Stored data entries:
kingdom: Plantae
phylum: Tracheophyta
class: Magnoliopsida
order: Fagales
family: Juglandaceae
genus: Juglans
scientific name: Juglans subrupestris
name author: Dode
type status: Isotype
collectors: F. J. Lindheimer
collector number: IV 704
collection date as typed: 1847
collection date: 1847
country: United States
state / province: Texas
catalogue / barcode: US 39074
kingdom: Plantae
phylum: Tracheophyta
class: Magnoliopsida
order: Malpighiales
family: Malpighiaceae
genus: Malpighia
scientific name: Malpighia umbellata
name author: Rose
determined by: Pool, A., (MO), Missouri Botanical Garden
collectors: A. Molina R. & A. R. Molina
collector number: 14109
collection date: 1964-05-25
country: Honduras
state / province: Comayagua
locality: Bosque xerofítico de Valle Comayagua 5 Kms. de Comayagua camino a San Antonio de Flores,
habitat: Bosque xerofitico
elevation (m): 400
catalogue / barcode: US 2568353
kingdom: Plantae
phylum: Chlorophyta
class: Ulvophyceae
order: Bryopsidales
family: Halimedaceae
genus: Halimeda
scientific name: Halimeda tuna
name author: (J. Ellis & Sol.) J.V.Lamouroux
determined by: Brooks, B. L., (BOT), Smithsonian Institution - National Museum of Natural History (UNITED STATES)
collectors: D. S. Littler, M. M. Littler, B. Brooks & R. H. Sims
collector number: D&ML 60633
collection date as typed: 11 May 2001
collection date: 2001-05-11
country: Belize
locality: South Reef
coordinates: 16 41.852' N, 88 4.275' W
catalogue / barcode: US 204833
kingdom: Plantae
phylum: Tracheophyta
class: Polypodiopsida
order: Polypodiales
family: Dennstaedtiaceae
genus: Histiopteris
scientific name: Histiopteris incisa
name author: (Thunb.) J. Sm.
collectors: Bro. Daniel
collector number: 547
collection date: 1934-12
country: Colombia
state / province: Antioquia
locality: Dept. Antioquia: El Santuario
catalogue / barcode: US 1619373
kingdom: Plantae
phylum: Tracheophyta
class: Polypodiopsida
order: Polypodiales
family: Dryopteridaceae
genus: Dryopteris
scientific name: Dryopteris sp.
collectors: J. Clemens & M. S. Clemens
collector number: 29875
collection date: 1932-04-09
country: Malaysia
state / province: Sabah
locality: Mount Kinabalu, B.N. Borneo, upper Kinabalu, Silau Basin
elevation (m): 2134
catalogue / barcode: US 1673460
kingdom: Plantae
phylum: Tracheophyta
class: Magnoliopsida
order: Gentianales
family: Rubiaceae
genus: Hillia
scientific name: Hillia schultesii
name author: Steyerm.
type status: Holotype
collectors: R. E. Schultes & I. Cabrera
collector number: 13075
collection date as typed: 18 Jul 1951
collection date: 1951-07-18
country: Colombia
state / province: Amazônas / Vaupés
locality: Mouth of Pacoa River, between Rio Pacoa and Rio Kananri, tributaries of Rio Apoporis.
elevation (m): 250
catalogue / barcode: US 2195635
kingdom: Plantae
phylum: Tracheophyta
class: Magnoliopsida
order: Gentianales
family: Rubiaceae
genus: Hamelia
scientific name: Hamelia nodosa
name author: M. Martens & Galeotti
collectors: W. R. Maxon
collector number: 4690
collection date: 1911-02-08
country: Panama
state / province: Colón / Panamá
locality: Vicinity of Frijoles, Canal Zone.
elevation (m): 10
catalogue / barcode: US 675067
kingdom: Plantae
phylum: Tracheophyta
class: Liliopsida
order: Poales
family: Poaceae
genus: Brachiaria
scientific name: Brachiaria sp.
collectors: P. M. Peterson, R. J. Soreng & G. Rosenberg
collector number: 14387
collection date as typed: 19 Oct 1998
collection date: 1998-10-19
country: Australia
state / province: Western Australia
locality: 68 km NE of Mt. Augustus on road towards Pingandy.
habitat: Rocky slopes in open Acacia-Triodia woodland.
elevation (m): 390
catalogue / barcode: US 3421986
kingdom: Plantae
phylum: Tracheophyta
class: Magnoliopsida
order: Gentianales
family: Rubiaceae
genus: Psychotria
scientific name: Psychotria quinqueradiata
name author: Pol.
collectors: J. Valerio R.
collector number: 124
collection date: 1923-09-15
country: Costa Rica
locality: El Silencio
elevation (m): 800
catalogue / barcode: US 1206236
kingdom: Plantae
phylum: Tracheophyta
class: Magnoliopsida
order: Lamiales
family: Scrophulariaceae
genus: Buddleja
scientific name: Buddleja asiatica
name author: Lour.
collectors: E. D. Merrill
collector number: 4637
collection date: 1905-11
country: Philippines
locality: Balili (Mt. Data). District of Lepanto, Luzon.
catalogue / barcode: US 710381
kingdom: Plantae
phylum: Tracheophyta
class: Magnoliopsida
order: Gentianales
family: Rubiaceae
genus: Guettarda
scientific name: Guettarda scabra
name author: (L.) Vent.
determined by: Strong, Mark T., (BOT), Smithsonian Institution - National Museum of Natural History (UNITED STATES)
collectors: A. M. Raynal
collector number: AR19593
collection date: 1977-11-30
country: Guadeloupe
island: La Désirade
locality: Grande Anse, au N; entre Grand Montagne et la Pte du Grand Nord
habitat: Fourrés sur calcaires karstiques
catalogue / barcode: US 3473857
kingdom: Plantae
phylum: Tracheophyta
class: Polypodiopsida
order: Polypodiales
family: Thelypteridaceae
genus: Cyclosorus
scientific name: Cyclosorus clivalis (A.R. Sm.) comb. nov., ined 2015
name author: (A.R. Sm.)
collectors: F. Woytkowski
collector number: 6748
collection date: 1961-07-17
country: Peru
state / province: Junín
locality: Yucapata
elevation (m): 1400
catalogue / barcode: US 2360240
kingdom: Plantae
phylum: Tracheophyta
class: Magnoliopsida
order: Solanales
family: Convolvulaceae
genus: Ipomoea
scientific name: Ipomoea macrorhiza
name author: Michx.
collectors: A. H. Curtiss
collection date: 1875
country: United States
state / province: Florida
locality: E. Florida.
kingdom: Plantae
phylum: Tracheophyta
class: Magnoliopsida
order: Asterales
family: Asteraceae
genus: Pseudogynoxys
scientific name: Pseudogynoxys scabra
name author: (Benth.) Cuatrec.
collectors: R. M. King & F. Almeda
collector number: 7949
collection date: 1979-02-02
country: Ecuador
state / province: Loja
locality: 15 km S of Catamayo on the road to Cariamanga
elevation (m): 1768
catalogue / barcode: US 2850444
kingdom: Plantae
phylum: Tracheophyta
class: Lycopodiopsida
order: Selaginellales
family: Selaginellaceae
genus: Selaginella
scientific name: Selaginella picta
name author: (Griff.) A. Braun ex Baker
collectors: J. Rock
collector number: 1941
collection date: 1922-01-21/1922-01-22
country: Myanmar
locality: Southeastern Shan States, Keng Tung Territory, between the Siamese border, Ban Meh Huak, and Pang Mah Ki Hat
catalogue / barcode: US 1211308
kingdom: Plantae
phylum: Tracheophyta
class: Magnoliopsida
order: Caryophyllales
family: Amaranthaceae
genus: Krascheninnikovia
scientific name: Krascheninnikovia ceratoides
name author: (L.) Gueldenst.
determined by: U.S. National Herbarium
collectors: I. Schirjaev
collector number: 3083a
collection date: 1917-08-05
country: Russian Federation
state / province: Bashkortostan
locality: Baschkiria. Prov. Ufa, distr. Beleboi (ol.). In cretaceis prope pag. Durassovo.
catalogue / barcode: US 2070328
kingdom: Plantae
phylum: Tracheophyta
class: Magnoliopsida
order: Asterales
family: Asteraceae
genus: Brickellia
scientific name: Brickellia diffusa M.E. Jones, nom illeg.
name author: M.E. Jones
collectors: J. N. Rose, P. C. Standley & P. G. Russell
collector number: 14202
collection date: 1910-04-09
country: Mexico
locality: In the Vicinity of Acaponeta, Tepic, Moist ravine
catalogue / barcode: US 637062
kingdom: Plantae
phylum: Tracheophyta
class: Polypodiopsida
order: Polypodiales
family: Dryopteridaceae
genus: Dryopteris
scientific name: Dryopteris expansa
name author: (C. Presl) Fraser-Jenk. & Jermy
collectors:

Set exercise: Reproduce the stretch of data from the line containing "name author: Michx." through the line containing "genus: Pseudogynoxys".

Answer for this exercise:
name author: Michx.
collectors: A. H. Curtiss
collection date: 1875
country: United States
state / province: Florida
locality: E. Florida.
kingdom: Plantae
phylum: Tracheophyta
class: Magnoliopsida
order: Asterales
family: Asteraceae
genus: Pseudogynoxys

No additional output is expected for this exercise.